We get our first list of Terms (words) that have the highest counts among all of our “Ingredients.” From this list, we can further identify additional unhelpful words that won’t add to the study of the ingredients. So, we designated words like “Teaspoon” and “Chopped” as Stop words to exclude from the analysis. We can also include the top Phrases to be added into our list of Terms. (See Below for the Term List & Phrases before editing).
This allows the software to form a Document Term Matrix (DTM), or a table of these list counts by row based on our finished Term list. Often with this list, we generate a popular visual called a Word Cloud to easily see the largest Term counts among our text data, as seen by the larger font sizes. Now we are ready to see the relationship of high occurrence ingredients like “Onion” and “Chili Powder.” (See Below for the Term List After Editing and the Word Cloud)
Lastly, we will use a method in JMP Pro to dimensionally reduce and group the rows of our data into Clusters by looking at the DTM and grouping those rows which have common Words/Phrases. Here we used a Latent Class Analysis model to form 3 Clusters. Looking at these clusters a few things jump out at us:
Cluster 1 seems to be dominated by chili recipes with ground beef, tomato sauce/paste, chili powder and beans in it.
Cluster 2 contains chili recipes with chicken and green (chilies).
Cluster 3 has chili recipes with red chilies and pork.
(See Below for the Latent Class Analysis Cluster Results).
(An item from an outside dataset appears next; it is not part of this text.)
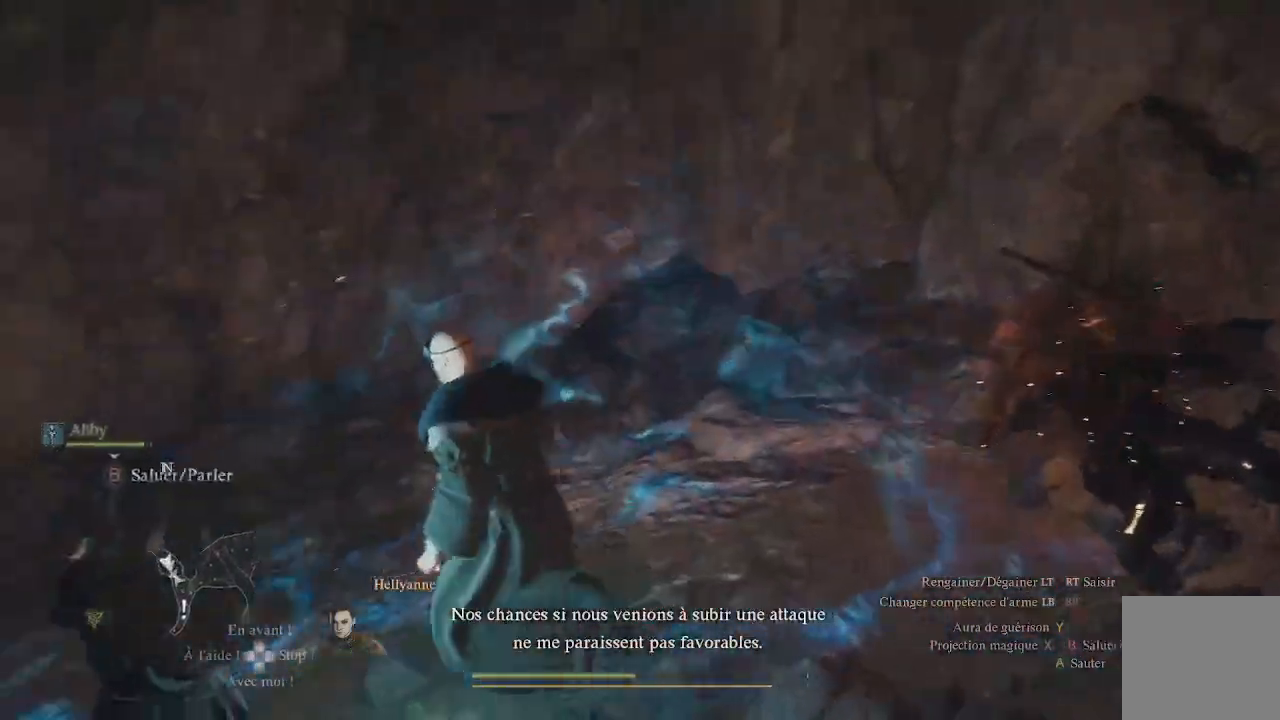
{"buttons": [], "left_stick": "center", "right_stick": "center", "events": [[217, "right_stick", "center"]]}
Using the Cluster Probabilities by Row (see below) we can see that Grandma’s Chili belongs in the first cluster with a shared profile of using ground beef, tomatoes, chili powder and beans (kidney). In fact, the meaty (ground beef), hearty (with beans), and approachable (tomato and chili powder) attributes of my Grandma Lillian’s chili are well represented in many other Mid-West based recipes in Cluster 1. Out of this group we looked at each recipe and found a near match in the Kansas City Chili Recipe #2. The kind of chili I encountered in Texas (Chile Con Carne) is better represented by Cluster 3 that is heat hot (chilies), spicy (oregano), often contains pork and of course no beans!
If we look at Kansas City Chili Recipe #2, we can see a near match with my Grandma Lillian’s Chili. This makes sense after learning that my Grandmother Lillian grew up and learned to cook while living on a farm in nearby St. Josephs, Missouri. (See the ingredients for this Kansas City Chile below).
Kansas City Chile Recipe #2 Ingredients (Missouri)
The power of using Text Exploration is a great additional tool in investigating all kinds of unstructured text that commonly resides in our data. From text in notes captured on warranty issues, lab tests, to even looking at food recipes, this new method opens a lot of opportunity to better understand our data. While it does take some user interaction and interpretation, it can really make a difference in finding new patterns among these text entries. But for now, I’ll just enjoy my Grandma Lillian’s “Kansas City Style” Chili and stay away from eating too much of the hot “Texas Chile Con Carne”. For as the Steve Miller Band warns in their 1970 song “Hot Chili” … “It's hotter than noon, It will melt your spoon, So buddy, you better get ready, For eatin' hot chili.”